Welcome back to our 2020 Digital Benchmark Report blog series, where we are exploring how the COVID-19 pandemic impacted third-party digital advertising sales for broadcasters. Analyzing the data from more than 5,000 campaigns that ran on our platform and performing a year-over-year analysis of 2020 versus 2019, we can identify relevant trends and, more importantly, what they mean for media organizations moving forward.

We kicked off the series by looking at digital advertising revenue in key verticals, or ad categories. Today, we’ll look at sales reps: How did the number of active sales reps change in 2020, how did the pandemic affect proposals per rep, and what can we learn from these trends?


Data point #1: Active sales reps drop in the spring, rebound by fall

No surprises here: When the pandemic hit in March 2020, the number of people actively selling digital advertising nosedived. Media companies were forced to let people go when advertisers stopped purchasing ads in response to COVID-19.

Average # Active Reps

Reassuringly, however, the belt tightening reversed quickly. After bottoming out in April, the number of active sales reps rose steadily (with a brief blip in August) until October. After that, it went down again, but that movement mirrors activity in 2019, suggesting a general trend instead of a COVID-related trend.
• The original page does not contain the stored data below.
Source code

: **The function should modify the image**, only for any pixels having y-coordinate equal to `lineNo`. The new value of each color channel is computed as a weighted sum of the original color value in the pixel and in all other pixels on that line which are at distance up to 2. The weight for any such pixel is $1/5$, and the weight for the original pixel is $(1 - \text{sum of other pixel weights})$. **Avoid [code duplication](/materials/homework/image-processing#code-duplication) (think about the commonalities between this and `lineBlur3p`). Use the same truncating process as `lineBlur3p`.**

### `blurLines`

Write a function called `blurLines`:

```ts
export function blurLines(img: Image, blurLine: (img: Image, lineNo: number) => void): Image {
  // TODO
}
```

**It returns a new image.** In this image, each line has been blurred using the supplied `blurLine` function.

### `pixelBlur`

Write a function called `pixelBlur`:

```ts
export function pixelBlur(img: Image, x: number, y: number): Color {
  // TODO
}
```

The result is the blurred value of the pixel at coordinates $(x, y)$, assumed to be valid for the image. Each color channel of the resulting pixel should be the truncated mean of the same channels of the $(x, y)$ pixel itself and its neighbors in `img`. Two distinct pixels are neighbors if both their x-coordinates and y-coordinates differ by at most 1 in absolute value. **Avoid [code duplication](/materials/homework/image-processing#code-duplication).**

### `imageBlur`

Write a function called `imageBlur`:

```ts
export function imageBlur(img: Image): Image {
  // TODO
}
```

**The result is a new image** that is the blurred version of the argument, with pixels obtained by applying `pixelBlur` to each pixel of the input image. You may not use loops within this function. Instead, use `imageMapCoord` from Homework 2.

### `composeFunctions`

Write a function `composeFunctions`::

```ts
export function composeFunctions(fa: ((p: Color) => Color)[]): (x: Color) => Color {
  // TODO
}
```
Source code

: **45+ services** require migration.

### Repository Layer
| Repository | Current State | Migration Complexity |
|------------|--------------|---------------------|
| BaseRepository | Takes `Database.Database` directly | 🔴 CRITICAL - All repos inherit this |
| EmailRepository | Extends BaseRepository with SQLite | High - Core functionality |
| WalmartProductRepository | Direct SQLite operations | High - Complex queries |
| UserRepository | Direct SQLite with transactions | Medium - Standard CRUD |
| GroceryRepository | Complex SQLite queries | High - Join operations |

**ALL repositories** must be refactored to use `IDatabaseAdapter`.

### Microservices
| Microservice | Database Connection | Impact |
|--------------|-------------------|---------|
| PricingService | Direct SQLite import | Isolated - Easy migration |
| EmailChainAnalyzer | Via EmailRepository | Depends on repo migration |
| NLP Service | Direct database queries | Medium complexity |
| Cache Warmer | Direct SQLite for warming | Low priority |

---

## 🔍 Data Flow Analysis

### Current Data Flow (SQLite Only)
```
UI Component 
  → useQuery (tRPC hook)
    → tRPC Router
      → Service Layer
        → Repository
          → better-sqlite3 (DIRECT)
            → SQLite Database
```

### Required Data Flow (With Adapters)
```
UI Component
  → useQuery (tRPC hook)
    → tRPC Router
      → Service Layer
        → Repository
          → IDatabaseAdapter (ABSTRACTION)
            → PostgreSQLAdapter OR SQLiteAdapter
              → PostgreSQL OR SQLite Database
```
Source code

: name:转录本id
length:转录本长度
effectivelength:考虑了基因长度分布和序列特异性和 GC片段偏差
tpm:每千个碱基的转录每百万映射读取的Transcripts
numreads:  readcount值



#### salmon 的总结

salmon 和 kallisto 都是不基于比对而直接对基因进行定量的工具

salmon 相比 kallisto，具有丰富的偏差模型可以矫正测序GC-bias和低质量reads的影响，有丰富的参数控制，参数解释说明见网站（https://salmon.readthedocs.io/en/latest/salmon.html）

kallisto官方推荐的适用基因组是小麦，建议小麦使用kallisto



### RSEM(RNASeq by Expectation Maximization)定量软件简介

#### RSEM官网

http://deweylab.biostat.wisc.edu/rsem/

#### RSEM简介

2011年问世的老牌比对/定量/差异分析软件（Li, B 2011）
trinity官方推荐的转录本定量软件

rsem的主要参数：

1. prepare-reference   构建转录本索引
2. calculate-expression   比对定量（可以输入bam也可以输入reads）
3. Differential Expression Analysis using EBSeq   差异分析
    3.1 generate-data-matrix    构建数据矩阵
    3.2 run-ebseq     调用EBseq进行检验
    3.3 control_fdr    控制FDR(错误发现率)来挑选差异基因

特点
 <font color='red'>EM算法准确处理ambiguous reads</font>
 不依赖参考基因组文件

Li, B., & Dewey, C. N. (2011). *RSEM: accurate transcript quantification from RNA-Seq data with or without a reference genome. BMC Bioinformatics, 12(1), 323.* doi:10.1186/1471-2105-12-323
By December 2020, the number of active sales reps was almost equal to the same time in 2019.

Data point #2: Number of proposals decreases, then recovers quickly

The number of proposals showed a similar trajectory to active sales reps, both in total proposals and per salesperson. This reflects diminished advertiser interest during the early months of the pandemic as well as the fact that there were fewer reps available to create proposals.

2020 % Change


Again, though, the numbers began to increase relatively quickly in early summer of 2020. Advertisers started to come back online, realizing they still needed to reach their target audience; in fact, they realized it was more important than ever to communicate how their business could continue to offer value as circumstances evolved. Once advertisers turned to digital channels to tell their story, sales reps responded. The number of proposals jumped in June and remained fairly steady through October. June’s numbers, in fact, were just barely below 2019 levels.


Takeaway #1: Prioritize training for new and returning sales reps

What can we take away from these insights?

The decrease of active sales reps and proposals in the spring of 2020 certainly isn’t surprising, but it does have implications. The second half of 2020 saw a clear influx of reps into the market. Based on general turnover trends, we can assume some experienced reps returned to previous positions, some took on roles at new organizations, and some started fresh in digital advertising sales as the job market remained uncertain.

In all three of these cases, training is critical. To carry momentum into 2021 and beyond, salespeople need to fully understand the products they are selling, maintain a strong grasp on industry advances and trends, and, perhaps most importantly, be able to apply both of those pieces to each advertiser’s objectives and budgets.

Local media sales representatives no longer simply sell spots. They now sell integrated campaigns and marketing solutions that combine digital with TV or radio to great effect. To be successful, reps must become holistic marketing experts, crafting campaigns for their advertisers that leverage the media types and tactics that will drive ROI for that business and that campaign.

How can sales teams meet that tall order? Training, training and more training. Training must be continuous, comprehensive and prioritized from the top down — especially in an environment rich with people who may be new to digital advertising in general, rusty from several months off or unfamiliar with a specific set of product offerings. (For more on training, including two key components to a successful training strategy, read Want to Boost Digital Sales? Why Training Is Key to Success.)

With consistent, quality training, we expect to see positive movement in 2021’s proposal data points. More training leads to more confident sales teams, which lead to more proposals, which result in more closed deals — always a good thing.


Takeaway #2: Proactively address seasonal variation

The second takeaway from our active sales rep and proposal data relates less to the differences between 2020 and 2019 and more to their similarities.

Both years, both data points started to fall in October. Pandemic or not, fewer sales reps were creating fewer proposals in November and December. The proposal numbers in 2019, a “normal” year, rose in the spring before decreasing in the summer and really falling off in the last months of the year. What’s going on here?

To some extent, seasonal variation is normal. Many advertisers purchase annual buys early in the year with shiny new budgets, which accounts for the spring boost. More people — reps and advertisers — are traveling or vacationing in the summer, which limits sales. And, of course, the holidays slow down business in November and December.

However, sales volumes shouldn’t be married to these trends. As a media organization, if you know that sales always dip in June and November, take steps to counteract those slumps. For example, start talking to advertisers about next year’s buy in October instead of January. Get in on budget conversations as they’re happening in the fall, so digital can drive the budget versus fitting into a budget that is already finalized. Take advantage of the quieter summer to meet with advertisers when other sales teams aren’t, using the time to tweak, optimize and upsell.

A steady roll of continuous sales will allow the organization to operate more effectively and will encourage sales reps to stay in consistent contact with their advertisers, further building those relationships. Some seasonal variation is inevitable, but it is possible to smooth out the graph.